PROJECT SUMMARY/ABSTRACT In the embryonic lung, the bronchial tree is sculpted by a process known as branching morphogenesis. Defects in branching can cause a variety of congenital malformations, such as pulmonary hypoplasia, which compromises respiratory function due to decreased lung growth. Several of these defects are caused by changes in the mechanical environment of the fetal lung, but it remains unclear how physical cues in the tissue microenvironment direct the formation of the bronchial tree. Dynamic, quantitative studies of branching morphogenesis are needed to unravel the regulatory role of mechanical forces during lung development. We hypothesize that airway branching is driven by a mechanical feedback mechanism, in which patterns of mechanical stress regulate the patterns of epithelial proliferation that sculpt the developing airways. To test this hypothesis, we will use novel experimental platforms that allow us to control and quantify the mechanical stresses within the embryonic airway epithelium. We recently developed a novel three-dimensional (3D) traction force microscopy (TFM) assay for cultured embryonic organ explants, as well as a microfluidic system to apply controlled fluid pressures to intact embryonic mouse lungs. These techniques will be combined with dynamic studies of cell proliferation and fibroblast growth factor (FGF) signaling, as well as a novel computational model of airway branching morphogenesis, to determine how physical cues regulate the growth and remodeling of the embryonic lung. In Aim 1, we will determine how mechanical stress regulates patterns of proliferation in isolated airway epithelial explants. Then, in Aim 2, we will use whole lung explant culture to uncover how mechanical forces interact with FGFs to direct both normal and hypoplastic branching phenotypes. Achieving these aims will help identify new therapeutic targets for diseases, such as congenital diaphragmatic hernia, where airway branching morphogenesis and lung growth are severely impaired. These results will also help guide pulmonary tissue engineers in their efforts to recapitulate aspects of embryonic development in the laboratory to construct engineered lung tissue.

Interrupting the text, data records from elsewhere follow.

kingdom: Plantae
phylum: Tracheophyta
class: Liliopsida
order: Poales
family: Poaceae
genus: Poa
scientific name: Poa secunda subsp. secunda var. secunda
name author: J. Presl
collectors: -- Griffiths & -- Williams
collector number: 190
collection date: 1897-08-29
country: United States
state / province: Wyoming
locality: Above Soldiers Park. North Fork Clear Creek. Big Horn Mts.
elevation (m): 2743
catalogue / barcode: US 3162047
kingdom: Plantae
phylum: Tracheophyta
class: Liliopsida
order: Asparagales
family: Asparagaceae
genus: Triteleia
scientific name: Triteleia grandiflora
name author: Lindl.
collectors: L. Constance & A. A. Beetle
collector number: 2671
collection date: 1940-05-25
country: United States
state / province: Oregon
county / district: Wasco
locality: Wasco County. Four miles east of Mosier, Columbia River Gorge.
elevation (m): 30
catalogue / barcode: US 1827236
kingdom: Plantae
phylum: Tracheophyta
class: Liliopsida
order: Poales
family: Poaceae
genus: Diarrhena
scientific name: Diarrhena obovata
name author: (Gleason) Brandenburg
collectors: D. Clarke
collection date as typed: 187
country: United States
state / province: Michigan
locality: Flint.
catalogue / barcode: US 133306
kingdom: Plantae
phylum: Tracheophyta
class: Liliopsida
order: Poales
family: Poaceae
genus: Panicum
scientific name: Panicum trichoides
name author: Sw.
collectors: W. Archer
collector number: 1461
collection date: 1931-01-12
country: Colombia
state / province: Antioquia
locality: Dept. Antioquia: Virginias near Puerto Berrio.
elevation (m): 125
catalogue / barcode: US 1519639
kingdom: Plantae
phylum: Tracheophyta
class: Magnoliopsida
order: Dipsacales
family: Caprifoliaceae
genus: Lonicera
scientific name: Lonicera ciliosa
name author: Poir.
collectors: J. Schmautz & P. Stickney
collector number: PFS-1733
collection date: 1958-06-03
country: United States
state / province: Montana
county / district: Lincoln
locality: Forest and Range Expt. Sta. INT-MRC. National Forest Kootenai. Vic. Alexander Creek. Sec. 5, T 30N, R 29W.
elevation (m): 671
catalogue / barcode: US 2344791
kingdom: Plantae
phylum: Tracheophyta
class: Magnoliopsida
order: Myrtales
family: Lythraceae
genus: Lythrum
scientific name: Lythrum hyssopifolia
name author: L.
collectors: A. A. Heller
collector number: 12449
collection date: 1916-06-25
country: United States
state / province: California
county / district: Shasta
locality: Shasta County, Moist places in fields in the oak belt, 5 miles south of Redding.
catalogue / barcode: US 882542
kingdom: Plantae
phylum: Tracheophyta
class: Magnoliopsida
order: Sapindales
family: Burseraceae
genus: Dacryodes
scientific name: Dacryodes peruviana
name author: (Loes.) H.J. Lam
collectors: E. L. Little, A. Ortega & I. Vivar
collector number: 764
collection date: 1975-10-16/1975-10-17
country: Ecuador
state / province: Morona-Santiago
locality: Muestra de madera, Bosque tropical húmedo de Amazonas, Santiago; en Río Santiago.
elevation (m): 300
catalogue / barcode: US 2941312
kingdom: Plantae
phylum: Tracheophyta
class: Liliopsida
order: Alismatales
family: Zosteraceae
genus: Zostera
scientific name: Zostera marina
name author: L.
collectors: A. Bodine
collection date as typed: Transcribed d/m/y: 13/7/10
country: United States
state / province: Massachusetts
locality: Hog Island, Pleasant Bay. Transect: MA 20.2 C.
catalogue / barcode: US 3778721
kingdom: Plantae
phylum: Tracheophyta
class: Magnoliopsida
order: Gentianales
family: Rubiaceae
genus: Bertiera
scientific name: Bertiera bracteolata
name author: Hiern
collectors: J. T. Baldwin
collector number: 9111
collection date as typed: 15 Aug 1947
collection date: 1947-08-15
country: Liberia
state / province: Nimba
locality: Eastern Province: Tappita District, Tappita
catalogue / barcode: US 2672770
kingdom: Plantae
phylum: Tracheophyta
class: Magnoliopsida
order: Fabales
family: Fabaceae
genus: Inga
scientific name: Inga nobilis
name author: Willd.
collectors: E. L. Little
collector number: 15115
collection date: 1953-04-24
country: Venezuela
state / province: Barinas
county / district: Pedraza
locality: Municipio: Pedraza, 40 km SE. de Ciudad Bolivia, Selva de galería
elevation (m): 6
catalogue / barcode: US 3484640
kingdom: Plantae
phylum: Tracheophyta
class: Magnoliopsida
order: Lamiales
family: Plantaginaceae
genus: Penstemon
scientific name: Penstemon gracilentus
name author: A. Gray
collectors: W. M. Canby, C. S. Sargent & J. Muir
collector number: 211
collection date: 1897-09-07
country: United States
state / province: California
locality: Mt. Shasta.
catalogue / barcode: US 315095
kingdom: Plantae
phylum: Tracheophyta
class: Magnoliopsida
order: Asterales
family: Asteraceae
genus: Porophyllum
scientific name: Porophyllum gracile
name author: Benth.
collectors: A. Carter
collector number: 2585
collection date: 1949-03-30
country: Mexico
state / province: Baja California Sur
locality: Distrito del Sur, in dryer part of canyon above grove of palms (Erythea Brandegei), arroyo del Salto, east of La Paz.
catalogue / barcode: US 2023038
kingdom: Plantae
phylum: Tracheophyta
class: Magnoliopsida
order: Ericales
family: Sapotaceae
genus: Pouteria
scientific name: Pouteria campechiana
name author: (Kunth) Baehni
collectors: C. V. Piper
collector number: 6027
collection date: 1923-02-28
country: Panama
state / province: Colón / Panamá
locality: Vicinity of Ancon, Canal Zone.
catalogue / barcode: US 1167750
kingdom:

项目概要/摘要 在胚胎肺中，支气管树是通过称为分支形态发生的过程塑造的。缺陷 分支可引起多种先天畸形，如肺发育不全， 由于肺部生长减少而损害呼吸功能。其中一些缺陷是由 胎儿肺部的机械环境发生了变化，但仍不清楚组织中的物理信号如何变化 微环境直接指导支气管树的形成。分支的动态、定量研究 需要形态发生来揭示机械力在肺发育过程中的调节作用。我们 假设气道分支是由机械反馈机制驱动的，其中模式 机械应力调节上皮增殖模式，塑造发育中的气道。 为了检验这个假设，我们将使用新颖的实验平台来控制和量化 胚胎气道上皮内的机械应力。我们最近开发了一种新颖的三维 (3D) 培养胚胎器官外植体的牵引力显微镜 (TFM) 测定以及微流体 系统将受控流体压力施加到完整的胚胎小鼠肺部。这些技术将被结合起来 细胞增殖和成纤维细胞生长因子 (FGF) 信号传导的动态研究，以及一种新颖的 气道分支形态发生的计算模型，以确定物理线索如何调节生长 以及胚胎肺的重塑。在目标 1 中，我们将确定机械应力如何调节 离体气道上皮外植体中的增殖。然后，在目标 2 中，我们将使用全肺外植体培养来 揭示机械力如何与 FGF 相互作用以指导正常和发育不全的分支 表型。实现这些目标将有助于确定疾病的新治疗靶点，例如先天性 膈疝，气道分支形态发生和肺部生长严重受损。这些 结果还将有助于指导肺组织工程师努力重述胚胎的各个方面 在实验室中开发构建工程肺组织。